I went back to consulting room 4 in the outpatient department. The two colleagues worked hard and were busy to reduce a dislocated hip on a young man who lay on the floor. The Philippine colleague had put his right foot against the conjunction of the pubic bones [ symphysis ] and pulled the left leg. I assisted by pushing the greater trochanter downward when the dislocated femur head snapped with a dull sound back into the joint socket [ acetabulum ]. The legs were equally long and the feet were in equal position when the man were lifted from the floor onto the trolley and admitted to the orthopaedic ward. The Philippine colleague and the young colleague had beads of sweat on their foreheads. They saw and treated the last patients and finished the work shortly before six o’clock in the evening.
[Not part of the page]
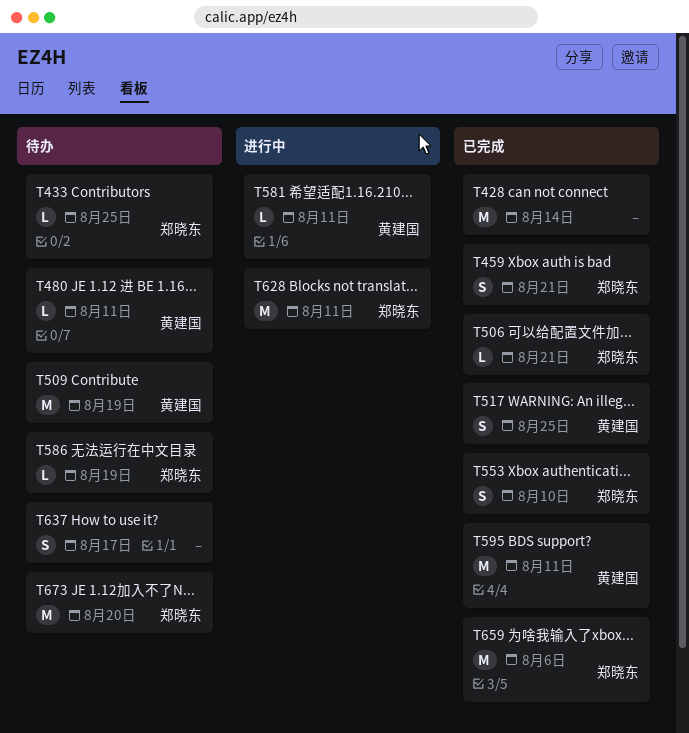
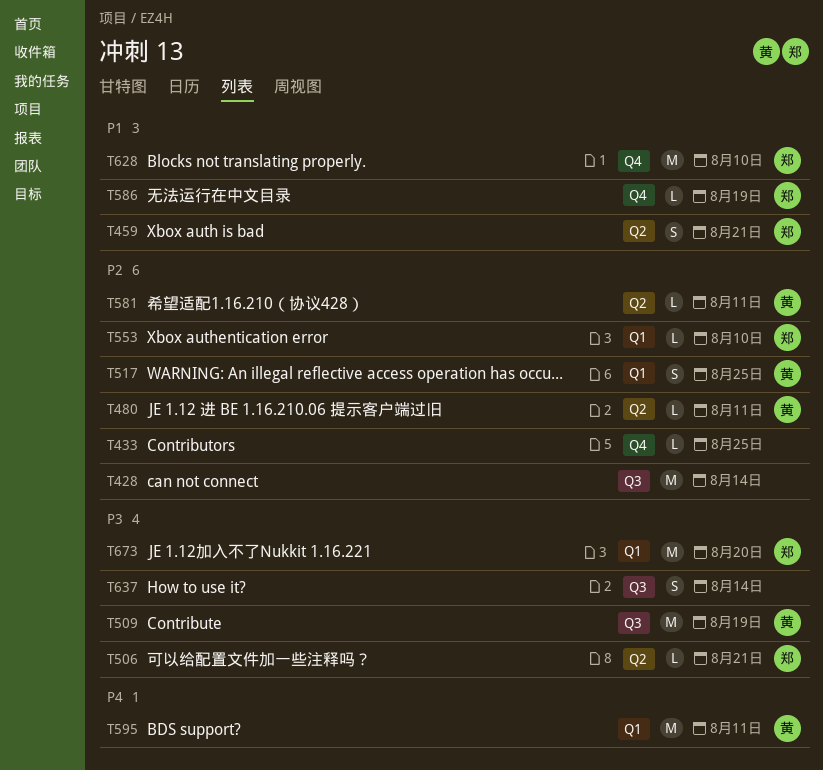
T433, owner: 郑晓东 -> none
T553, estimate: S -> L
T628, due: Aug 11 -> Aug 10
T637, due: Aug 17 -> Aug 14
T659: present -> none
It was the last day of the young colleague in uniform. He said goodbye to the Philippine colleague and wished him and his family the best. The Philippine colleague had a pale face when he replied with a smile the wishes with a friendly undertone as he would miss the colleague as well. They gave each other the hand. The young colleague said goodbye to the nurses of whom some got tears in their eyes what reminded me on the farewell of the good Dr van der Merwe. Both doctors were highly appreciated as good doctors and human beings with their consistent openness to the people’s problems. The nurses thanked the young colleague for his work as they had done it to Dr van der Merwe for his work and kindness in terms of keeping up the human face as a hard working medical doctor.

The young colleague accompanied me to the wards and said goodbye to the nurses there. They took the leave of this helpful doctor with regret and dismay. The nurses had the good impression of this doctor because of his human face that the white skin and the must of wearing the uniform of the SADF did not matter much. The ‘angel’ of nurse in the children’s ward had tears in her eyes. She thanked the young colleague for his good work done and for the joy he had brought to the children and for his commitment he had shown to the staff. The nurse gave a very special pricing that the young colleague got tears in his eyes as well. He said to the nurse that he had admired her work and didn’t know, if he would meet a nurse of such humane format again. The farewell was a heart-moving one ‘chiselled’ into the memory of the people involved.